◆ Task objective
Which lines in the listing below contain "KiCad"? Copy each of them.

[Dataset records Boundary: Start]

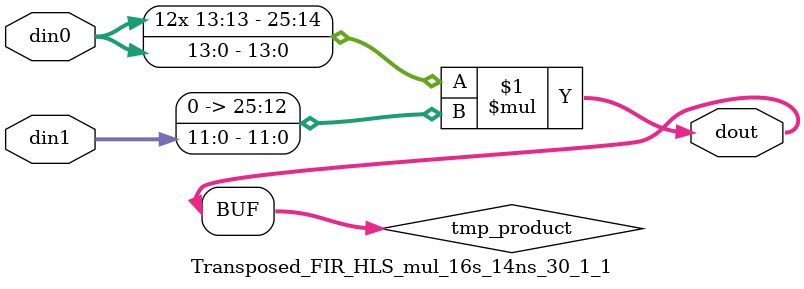
<source format=v>

`timescale 1 ns / 1 ps

 module Transposed_FIR_HLS_mul_16s_14ns_30_1_1(din0, din1, dout);
parameter ID = 1;
parameter NUM_STAGE = 0;
parameter din0_WIDTH = 14;
parameter din1_WIDTH = 12;
parameter dout_WIDTH = 26;

input [din0_WIDTH - 1 : 0] din0; 
input [din1_WIDTH - 1 : 0] din1; 
output [dout_WIDTH - 1 : 0] dout;

wire signed [dout_WIDTH - 1 : 0] tmp_product;


























assign tmp_product = $signed(din0) * $signed({1'b0, din1});









assign dout = tmp_product;





















endmodule

</source>
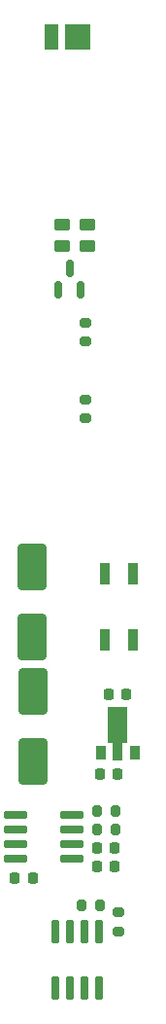
<source format=gtp>
G04 #@! TF.GenerationSoftware,KiCad,Pcbnew,7.0.10*
G04 #@! TF.CreationDate,2024-05-01T16:26:18+02:00*
G04 #@! TF.ProjectId,microscope,6d696372-6f73-4636-9f70-652e6b696361,rev?*
G04 #@! TF.SameCoordinates,Original*
G04 #@! TF.FileFunction,Paste,Top*
G04 #@! TF.FilePolarity,Positive*
%FSLAX46Y46*%
G04 Gerber Fmt 4.6, Leading zero omitted, Abs format (unit mm)*
G04 Created by KiCad (PCBNEW 7.0.10) date 2024-05-01 16:26:18*
%MOMM*%
%LPD*%
G01*
G04 APERTURE LIST*
G04 Aperture macros list*
%AMRoundRect*
0 Rectangle with rounded corners*
0 $1 Rounding radius*
0 $2 $3 $4 $5 $6 $7 $8 $9 X,Y pos of 4 corners*
0 Add a 4 corners polygon primitive as box body*
4,1,4,$2,$3,$4,$5,$6,$7,$8,$9,$2,$3,0*
0 Add four circle primitives for the rounded corners*
1,1,$1+$1,$2,$3*
1,1,$1+$1,$4,$5*
1,1,$1+$1,$6,$7*
1,1,$1+$1,$8,$9*
0 Add four rect primitives between the rounded corners*
20,1,$1+$1,$2,$3,$4,$5,0*
20,1,$1+$1,$4,$5,$6,$7,0*
20,1,$1+$1,$6,$7,$8,$9,0*
20,1,$1+$1,$8,$9,$2,$3,0*%
%AMFreePoly0*
4,1,9,3.862500,-0.866500,0.737500,-0.866500,0.737500,-0.450000,-0.737500,-0.450000,-0.737500,0.450000,0.737500,0.450000,0.737500,0.866500,3.862500,0.866500,3.862500,-0.866500,3.862500,-0.866500,$1*%
G04 Aperture macros list end*
%ADD10RoundRect,0.250000X-0.450000X0.262500X-0.450000X-0.262500X0.450000X-0.262500X0.450000X0.262500X0*%
%ADD11RoundRect,0.150000X0.150000X-0.587500X0.150000X0.587500X-0.150000X0.587500X-0.150000X-0.587500X0*%
%ADD12R,2.200000X2.200000*%
%ADD13R,1.250000X2.200000*%
%ADD14RoundRect,0.225000X-0.225000X-0.250000X0.225000X-0.250000X0.225000X0.250000X-0.225000X0.250000X0*%
%ADD15RoundRect,0.200000X-0.200000X-0.275000X0.200000X-0.275000X0.200000X0.275000X-0.200000X0.275000X0*%
%ADD16R,0.900000X1.300000*%
%ADD17FreePoly0,90.000000*%
%ADD18RoundRect,0.225000X0.225000X0.250000X-0.225000X0.250000X-0.225000X-0.250000X0.225000X-0.250000X0*%
%ADD19RoundRect,0.042000X-0.258000X0.943000X-0.258000X-0.943000X0.258000X-0.943000X0.258000X0.943000X0*%
%ADD20RoundRect,0.250000X-1.000000X1.750000X-1.000000X-1.750000X1.000000X-1.750000X1.000000X1.750000X0*%
%ADD21RoundRect,0.200000X0.275000X-0.200000X0.275000X0.200000X-0.275000X0.200000X-0.275000X-0.200000X0*%
%ADD22RoundRect,0.042000X-0.943000X-0.258000X0.943000X-0.258000X0.943000X0.258000X-0.943000X0.258000X0*%
%ADD23RoundRect,0.091000X0.364000X-0.864000X0.364000X0.864000X-0.364000X0.864000X-0.364000X-0.864000X0*%
%ADD24RoundRect,0.200000X0.200000X0.275000X-0.200000X0.275000X-0.200000X-0.275000X0.200000X-0.275000X0*%
%ADD25RoundRect,0.200000X-0.275000X0.200000X-0.275000X-0.200000X0.275000X-0.200000X0.275000X0.200000X0*%
%ADD26RoundRect,0.250000X1.000000X-1.750000X1.000000X1.750000X-1.000000X1.750000X-1.000000X-1.750000X0*%
G04 APERTURE END LIST*
D10*
X99550000Y-69337500D03*
X99550000Y-71162500D03*
X101750000Y-69337500D03*
X101750000Y-71162500D03*
D11*
X99250000Y-75000000D03*
X101150000Y-75000000D03*
X100200000Y-73125000D03*
D12*
X100900000Y-53000000D03*
D13*
X98625000Y-53000000D03*
D14*
X102600000Y-123600000D03*
X104150000Y-123600000D03*
D15*
X102575000Y-122000000D03*
X104225000Y-122000000D03*
D16*
X102900000Y-115350000D03*
D17*
X104400000Y-115262500D03*
D16*
X105900000Y-115350000D03*
D18*
X104150000Y-125200000D03*
X102600000Y-125200000D03*
D19*
X102805000Y-130885000D03*
X101535000Y-130885000D03*
X100265000Y-130885000D03*
X98995000Y-130885000D03*
X98995000Y-135825000D03*
X100265000Y-135825000D03*
X101535000Y-135825000D03*
X102805000Y-135825000D03*
D20*
X97000000Y-110000000D03*
X97000000Y-116100000D03*
D21*
X101600000Y-79500000D03*
X101600000Y-77850000D03*
D22*
X95460000Y-120760000D03*
X95460000Y-122030000D03*
X95460000Y-123300000D03*
X95460000Y-124570000D03*
X100400000Y-124570000D03*
X100400000Y-123300000D03*
X100400000Y-122030000D03*
X100400000Y-120760000D03*
D23*
X103250000Y-105500000D03*
X105700000Y-105500000D03*
X105700000Y-99700000D03*
X103250000Y-99700000D03*
D15*
X101225000Y-128630000D03*
X102875000Y-128630000D03*
D14*
X95425000Y-126200000D03*
X96975000Y-126200000D03*
D24*
X104225000Y-120400000D03*
X102575000Y-120400000D03*
D21*
X101600000Y-86200000D03*
X101600000Y-84550000D03*
D25*
X104450000Y-129205000D03*
X104450000Y-130855000D03*
D26*
X96950000Y-105250000D03*
X96950000Y-99150000D03*
D18*
X105175000Y-110200000D03*
X103625000Y-110200000D03*
X104375000Y-117200000D03*
X102825000Y-117200000D03*
M02*

</source>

[Dataset records Boundary: End]

◆ Response to the exercise
G04 #@! TF.GenerationSoftware,KiCad,Pcbnew,7.0.10*
G04 Created by KiCad (PCBNEW 7.0.10) date 2024-05-01 16:26:18*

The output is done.